I wrote a note in answer and leaving it at the door of the Theatre went in & saw a Comedy new to me called “The sons of Erin. I was pleased with it, and found unexpected good acting in some men whose names I had never heard to remember. Mr Finn is natural, has good judgment, good voice, pretty good person, expressive countenance, an easy genteel manner without being graceful. Mr Brown played an Irish servant extremely well. Mr Dalton, a coxcomb in pretty good style. Mr Thomas was above mediocrity. The ladies were my old acquaintances Mrs Young, Mrs Clarke (formerly Miss Harding) Mrs Hayes (formerly Claude & once Miss Hogg) Mrs Wheatley.
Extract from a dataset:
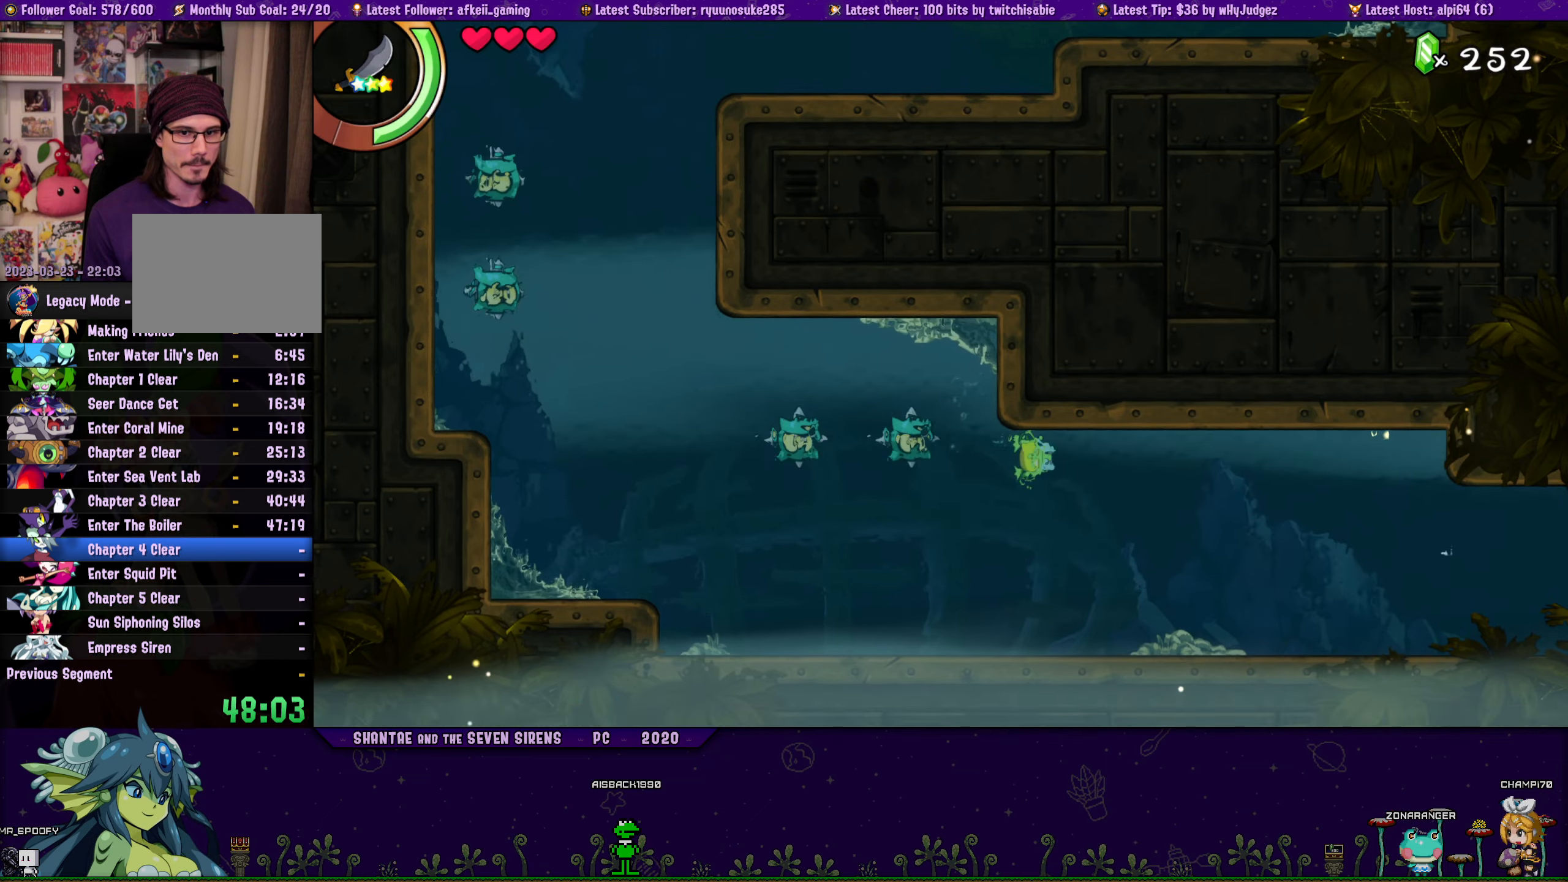
{"buttons": ["DPAD_RIGHT"], "button_events": [[150, "DPAD_DOWN", "down"], [183, "DPAD_RIGHT", "up"], [300, "DPAD_RIGHT", "down"], [333, "DPAD_DOWN", "up"]]}
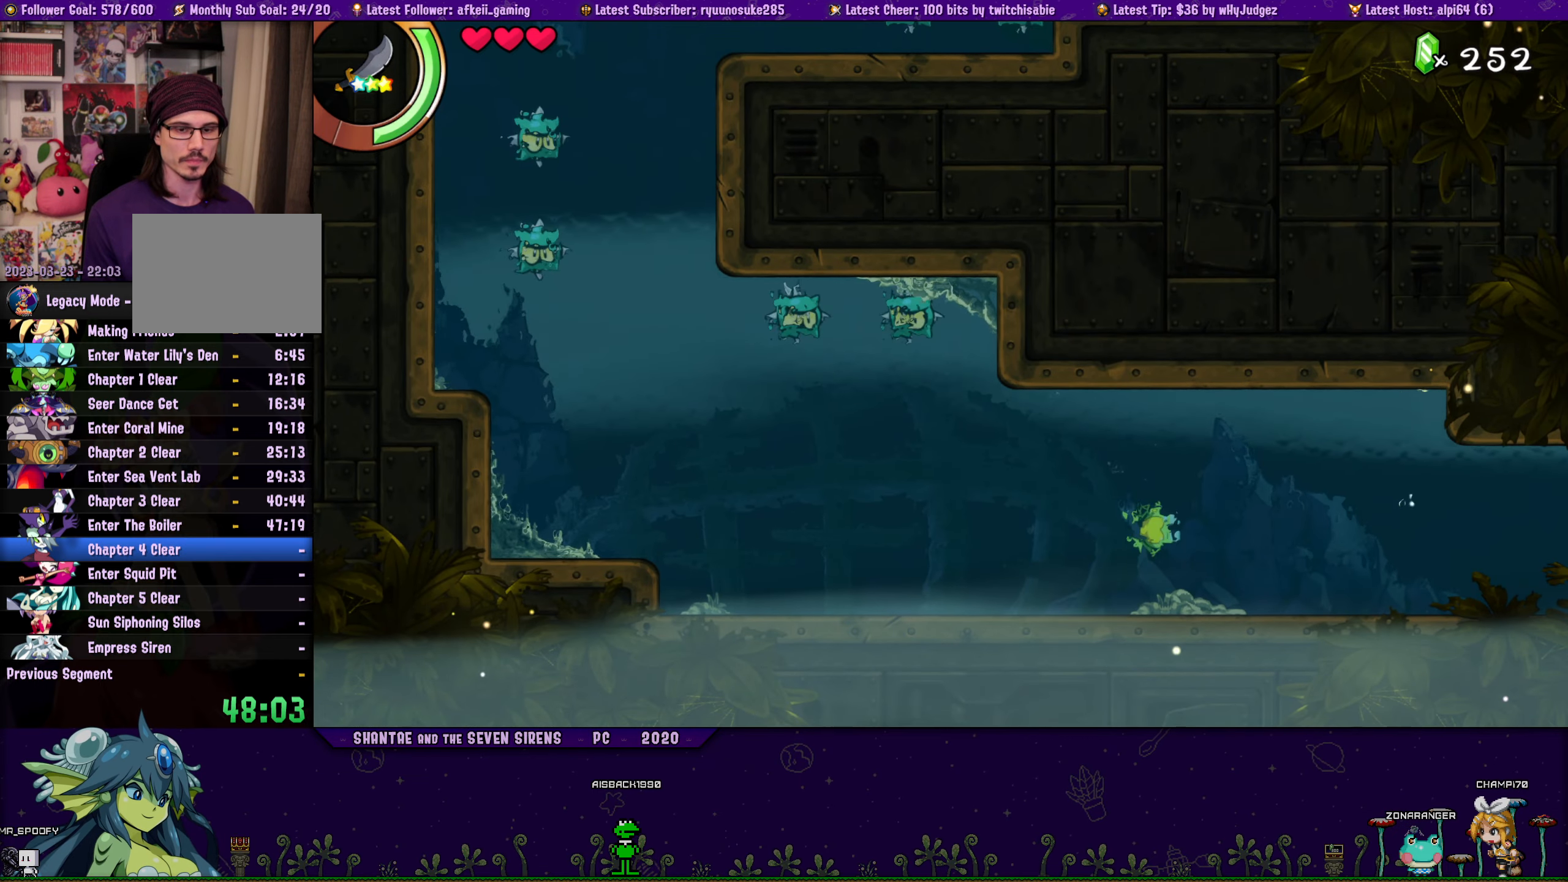
{"buttons": ["DPAD_RIGHT"], "button_events": []}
Mr Pritchard, whom I met yesterday, is to play Othello on Wednesday, first time of appear here.’
8 November 1819
‘Call at Mr Southgates (to whom I was last night introduced) and pass half an hour with Bishop Moore. He is visiting his Diocese, returns here in about a fortnight & then goes home to Richmond. I am to paint his picture gratuitously, he being pleased with the offer, to be given to some friend to the North. He has children in Philadelphia. He recommends my being in Richmond during the session of the Legislature, promisses me his assistance & thinks I shall have employment. Mrs Southgate talks of a picture. Paint on the two Misses Glenn. Evening meet Gilfert at the Theatre. He says he can promise me 2 or 3 portraits to paint in Richmond. I have engaged a room to paint in, at a house but a short distance from my Hotel.’
18 November 1819
‘Mr More, the painter above mentioned as introducing himself to me, hearing that I was going towards Richmond, suggested my stopping at Surry Court house to paint the family of a Mr Price & a Doctor Graves, who wished him to do it, but he had no oilapparatus, he asked 50 dolls for a portrait. On talking to Mr Glen he knowing Price, I write to day to him, & offer to come thither on an engagement for at least 4 portraits at 30, 50, or 75 dolls according to size. Paint on Glen. We have in the house Mr Wrifford a teacher of writing, a New England man, a character, he affords me entertainment, by shrewd remarks & eccentric manners. He is a singer & has a noble voice. Evening read in Kings. How does Elisha’s words “take my life for I am not better than my fathers” agree with the notion of his being an incarnate Angel? The book says 7000 had not bowed the knee to Baal, the Commentator says 7000 does not mean 7000 but a great many thousand, a majority of the nation, soon after the fighting men of Israel are number’d at 7000 & the commentator laments that Israel was so thinned, so reduced in number. “A Wall fell upon 27000 men & crush’d them” says the Com: “probably a burning wind is meant” We are told that what is translated ashes may mean bandage or fillet. Again ‘‘Gan Yirek may mean Garden of herbs or Grass plat. “Naboth did blaspheme God & the King” may be render’d “Naboth hath blessed God & the King” and the word barac may mean either bless or curse. How then is a sincere man to read this book? Again Ahab walked softly may be “barefooted” or groaning or with down hanging head. This curious Book must then it would appear be read with constant doubt as to the meaning of the original independent of all other doubts.’